*** Opening of DATA FOR ANALYSIS ***

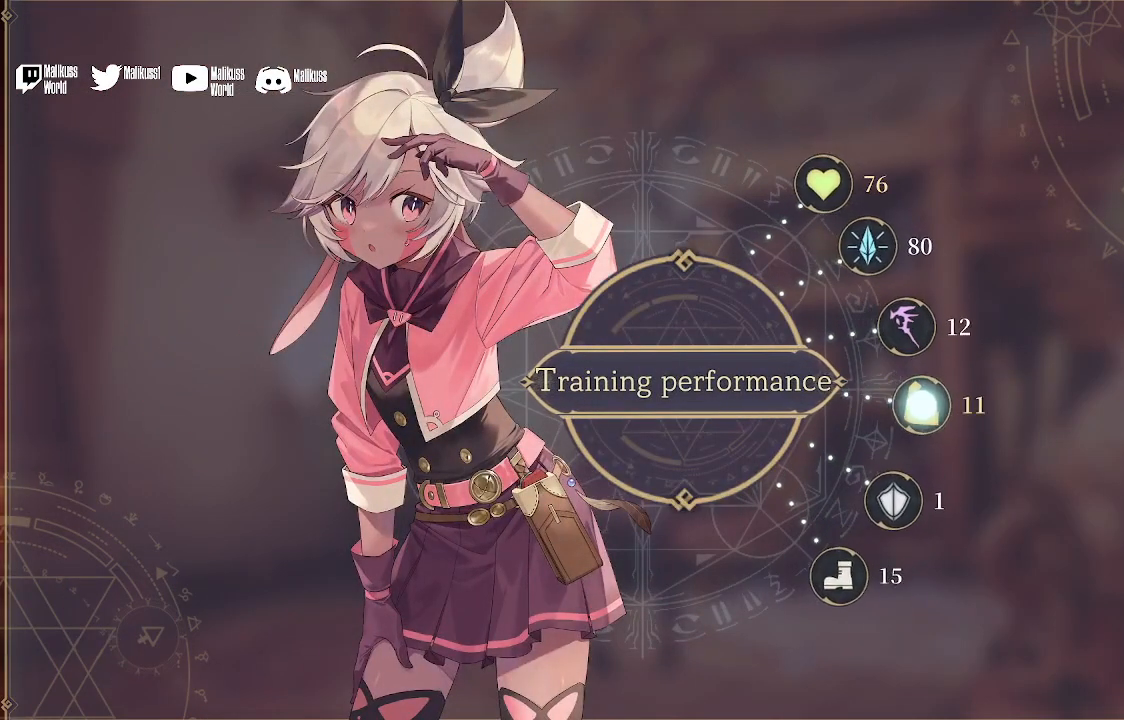
{"buttons": ["A"], "left_stick": "center", "right_stick": "center", "events": [[233, "A", "down"], [300, "A", "up"], [400, "A", "down"]]}
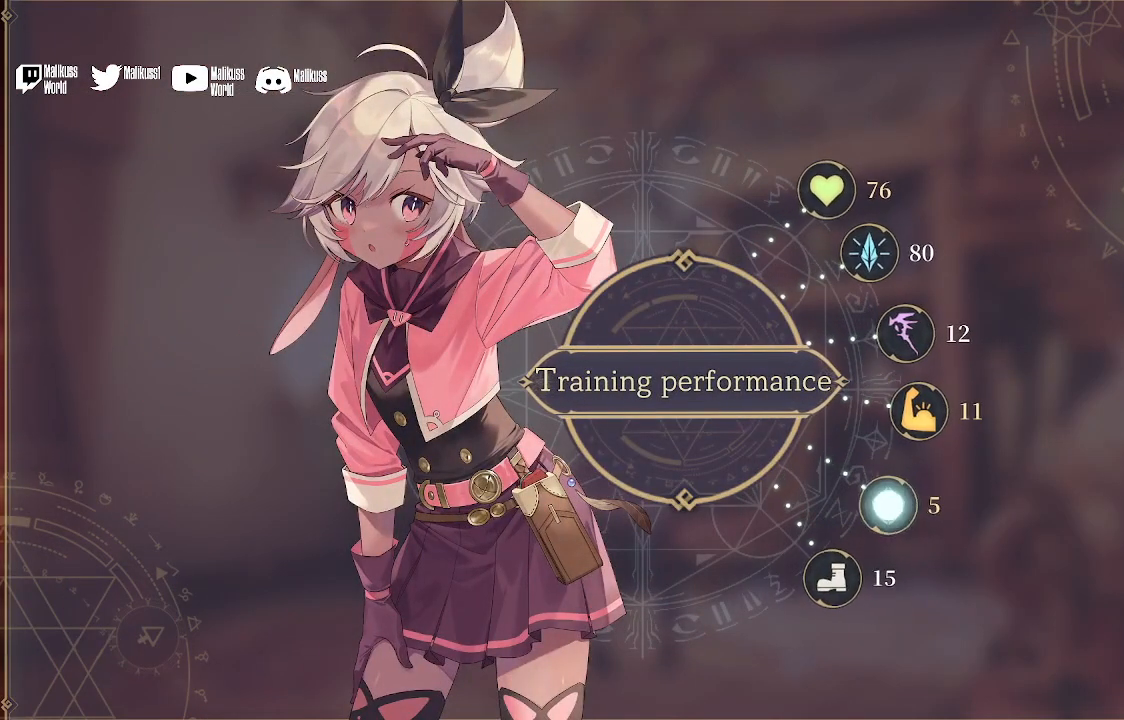
{"buttons": [], "left_stick": "center", "right_stick": "center", "events": [[33, "A", "up"], [167, "A", "down"], [233, "A", "up"], [333, "A", "down"], [500, "A", "up"]]}
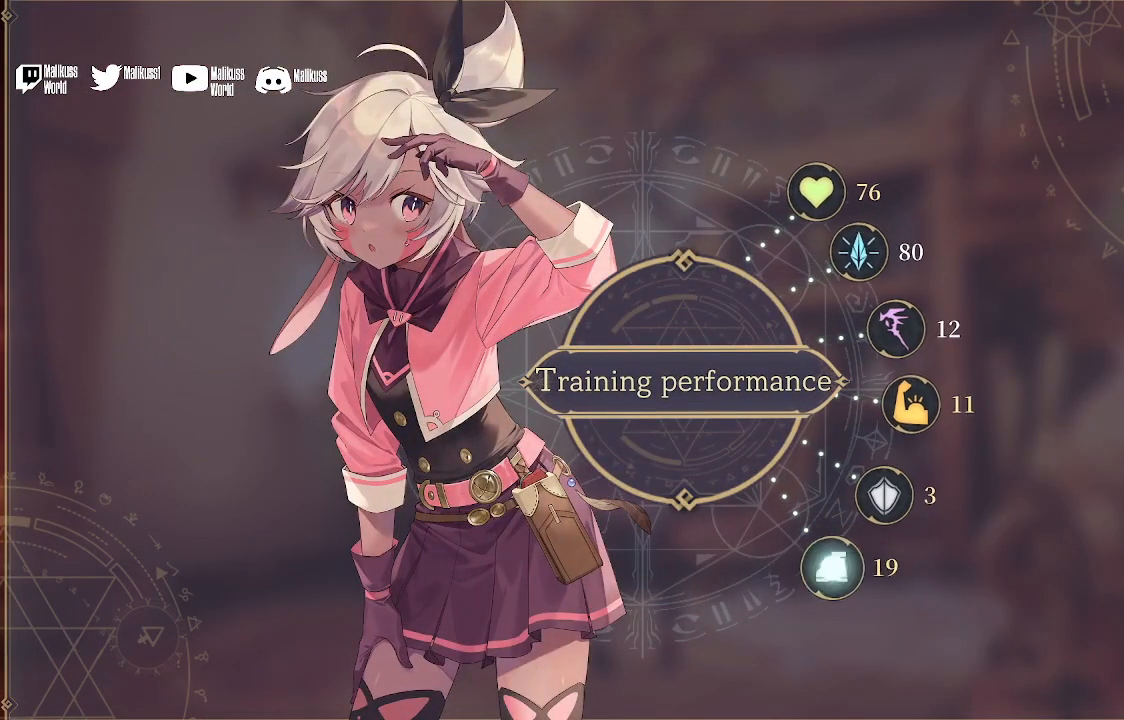
{"buttons": ["A"], "left_stick": "center", "right_stick": "center", "events": [[100, "A", "down"], [200, "A", "up"], [300, "A", "down"], [400, "A", "up"], [500, "A", "down"]]}
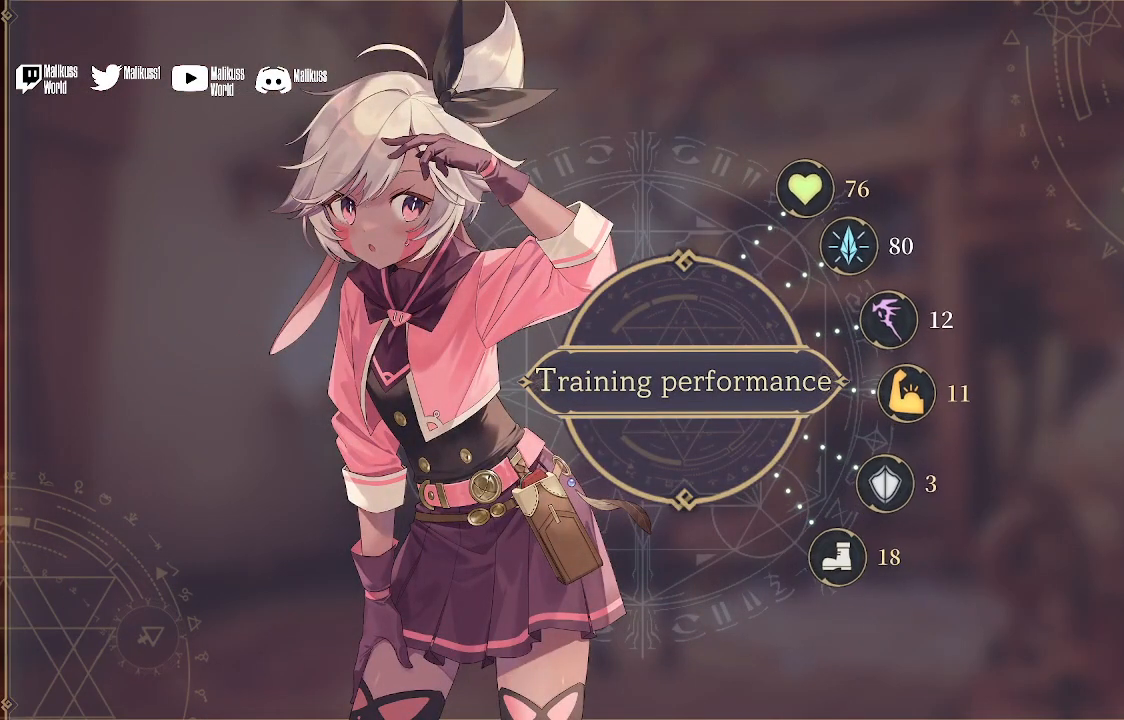
{"buttons": ["A"], "left_stick": "center", "right_stick": "center", "events": [[100, "A", "up"], [233, "A", "down"], [333, "A", "up"], [500, "A", "down"]]}
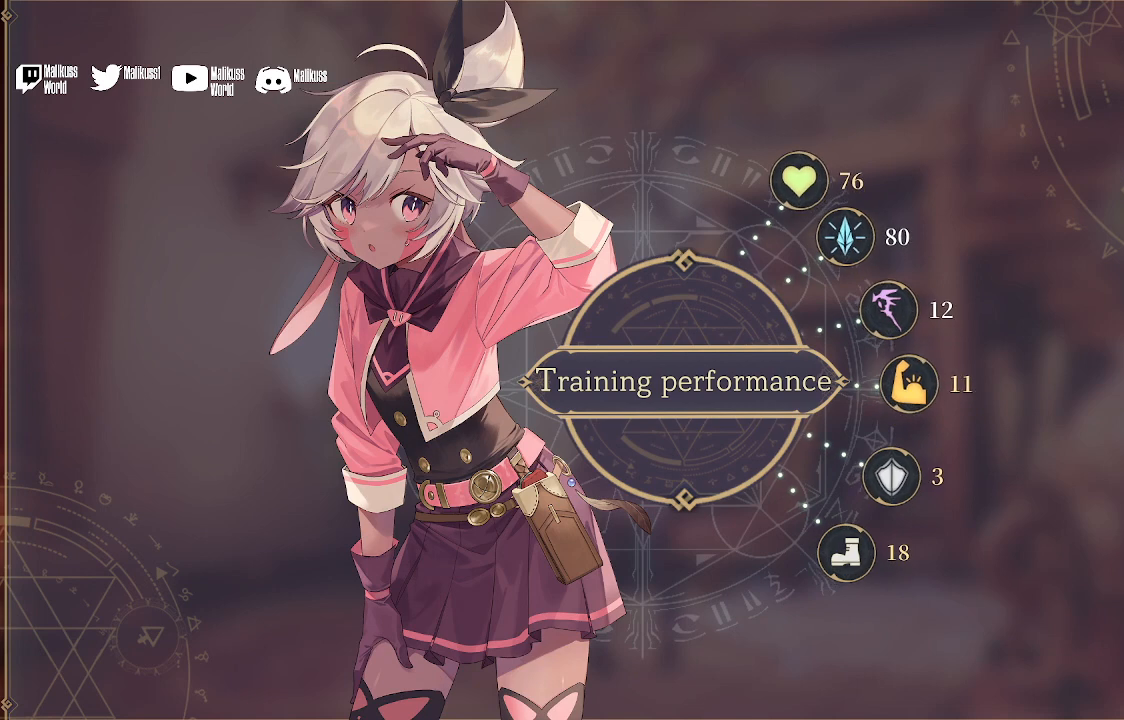
{"buttons": [], "left_stick": "center", "right_stick": "center", "events": [[67, "A", "up"], [167, "A", "down"], [300, "A", "up"], [400, "A", "down"], [500, "A", "up"]]}
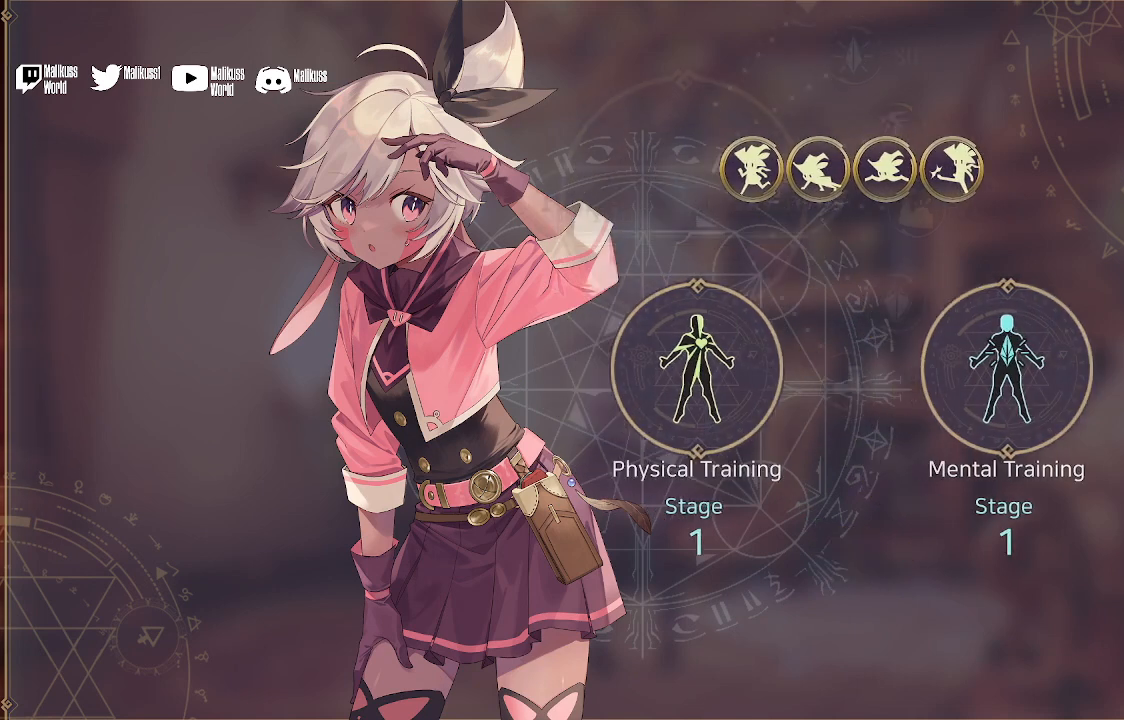
{"buttons": [], "left_stick": "center", "right_stick": "center", "events": [[100, "A", "down"], [200, "A", "up"]]}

*** Close of DATA FOR ANALYSIS ***

## EXERCISE REQUIREMENTS
The records must appear again word for word, though none of their pictures should.

## FINAL ANSWER
{"buttons": ["A"], "left_stick": "center", "right_stick": "center", "events": [[233, "A", "down"], [300, "A", "up"], [400, "A", "down"]]}
{"buttons": [], "left_stick": "center", "right_stick": "center", "events": [[33, "A", "up"], [167, "A", "down"], [233, "A", "up"], [333, "A", "down"], [500, "A", "up"]]}
{"buttons": ["A"], "left_stick": "center", "right_stick": "center", "events": [[100, "A", "down"], [200, "A", "up"], [300, "A", "down"], [400, "A", "up"], [500, "A", "down"]]}
{"buttons": ["A"], "left_stick": "center", "right_stick": "center", "events": [[100, "A", "up"], [233, "A", "down"], [333, "A", "up"], [500, "A", "down"]]}
{"buttons": [], "left_stick": "center", "right_stick": "center", "events": [[67, "A", "up"], [167, "A", "down"], [300, "A", "up"], [400, "A", "down"], [500, "A", "up"]]}
{"buttons": [], "left_stick": "center", "right_stick": "center", "events": [[100, "A", "down"], [200, "A", "up"]]}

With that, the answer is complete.